ヨハネによる福音書

水がぶどう酒に

イエスは30歳頃に家を出られ、洗礼者ヨハネからバプテスマを受けられました。その頃からイエスの周囲に弟子たちが集められていきました。そしてそれらの弟子たちと共に行動されるようになって、イエスの公生涯が始まって行ったと言えます。そしてその最初になさった御業がこのカナの婚礼での出来事です。ここでの舞台は、結婚式というより結婚式後の披露宴、結婚を祝う宴会での出来事です。当時の結婚の宴会は大変華やかで、豊かな家では宴会が七日間も続いたそうです。この物語では、婚宴に招待した人数を考えて、たくさんの食べ物や飲み物が用意されていたのでしょうが、宴会の途中でそれが足りなくなってしまったのです。母マリアがそれに気づいてイエスに伝えますと、イエスはそれを咎めるどころか、すぐに召し使いたちに命じて清めのための水がめ六つに水を満たすように言いました。主の御業の陰にはいつでも、御言葉に従順な人の姿があります。それを汲んで世話役に持っていくと、何と今までのぶどう酒よりももっと上等の美味しいぶどう酒になっていたという奇跡です。

恵みと真理に満ちた方

イエスは神の御子であられますが、神の身分であることに固執せず、へりくだって人となり、貧しいヨセフとマリアの子どもとしてこの世にお生まれくださいました。14節に「言は肉となって、わたしたちの間に宿られた。」と書かれていることがそのことです。この出来事は、神の性格を示していると言ってもよいかもしれません。
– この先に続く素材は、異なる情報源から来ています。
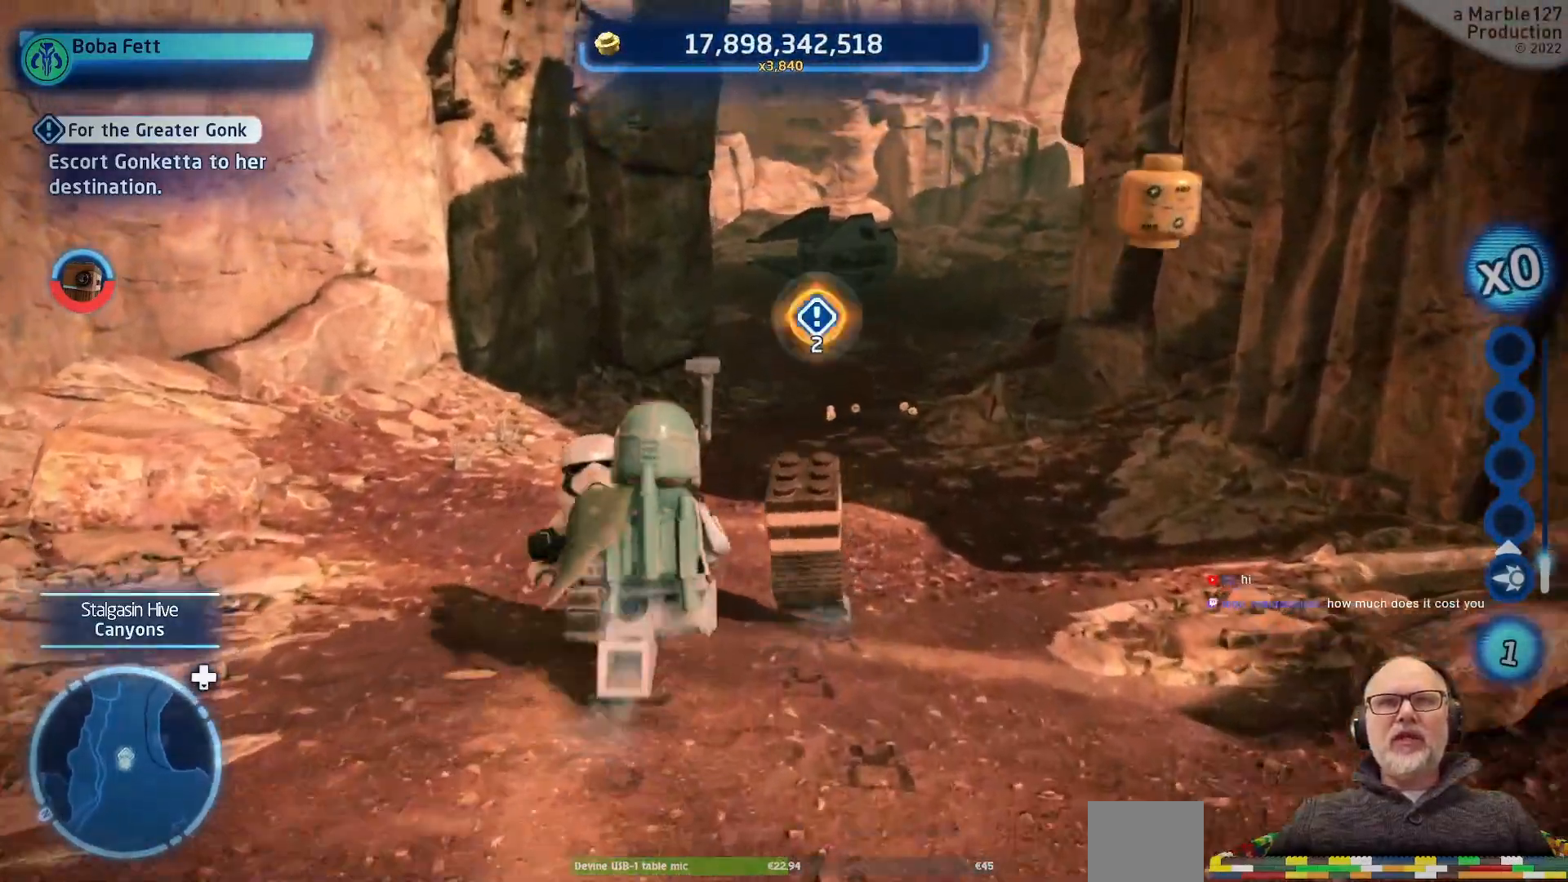
{"buttons": [], "left_stick": "up", "right_stick": "center", "events": [[300, "left_stick", "up"], [333, "Y", "down"], [500, "Y", "up"]]}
聖書の神は、人間に語りかける神であるということです。ヘブライ人への手紙1章1-2節「神は、かつて預言者たちによって、多くのかたちで、また多くのしかたで先祖に語られたが、この終わりの時代には、御子によってわたしたちに語られました。」とある通りです。神はいつも天上から私たちの歩みを眺めておられるだけではなく、私たち人間の重荷や苦しみを一緒に担ってくださるために人となってこの世界に降ってくださったのです。